Well, I'd told him. He had stolen Kahtenny's squaw, and he had been warned. With Apaches, nothing much was doubtful from here on -- only how long Hadden had the guts to stick it out.

This was a hard land, and the rules were written plain in the way we lived. If you overstepped the rules you had bought yourself trouble, and from now on it was going to be settled between Hadden and Kahtenny.

Me, I got up and went to my horses. I fed shells into my six-shooters again, and then I walked over to the man I'd shot to see if he was alive. He wasn't. Johnny Wheeler was buzzard meat.

I taken his guns off, and what he had on him for identification. Might be somebody, somewhere, who'd be wishful to know what happened.

And then Laura Sackett got up off the ground and we just looked at each other. I never did see such hatred in anybody's eyes.

"Downright mis'rable, ain't we?" I said calmly. "You'd think one of us Sacketts would be considerate enough to die so's you could get some of that bile out of your system."

"I suppose you're going to kill me?" she said.

"No, I ain't. It would be a kindness to the world, but I never shot a woman yet, and don't figure to now.

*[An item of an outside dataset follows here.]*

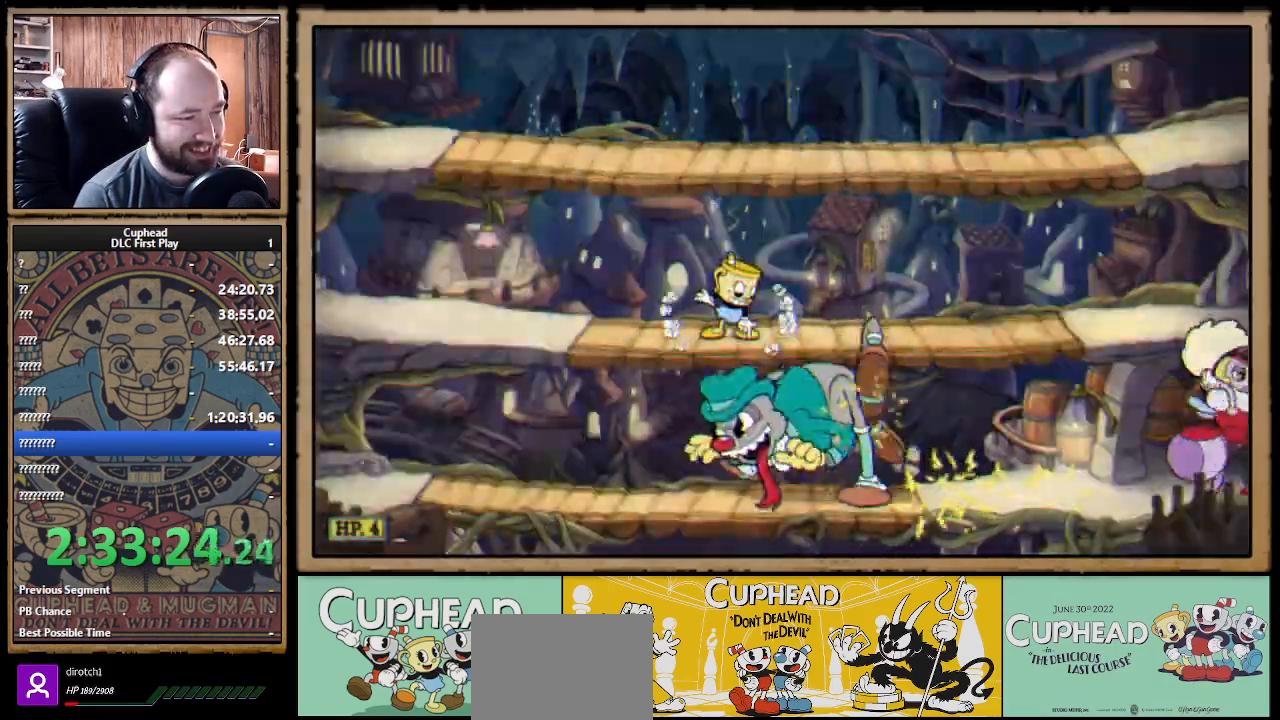
{"buttons": ["X", "R1"], "left_stick": "down-left", "right_stick": "center", "events": [[367, "left_stick", "down-left"]]}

No, I'm just goin' to leave you. I'm just goin' to mount up and ride right out of here."

"You'd leave me here?" She was incredulous. "There's a horse yonder. You get on that horse and ride."

Putting my foot in the stirrup, I swung into the saddle, and you can just bet that before I swung a-straddle of that horse I swung the animal around so I could keep an eye on her whilst I was doing it.

I taken a turn around the saddlehorn with the lead rope of the pack horse, and she said, "What if those Indians come back?"

"It's their tough luck, ma'am," I said, "but I hope not, for their sakes.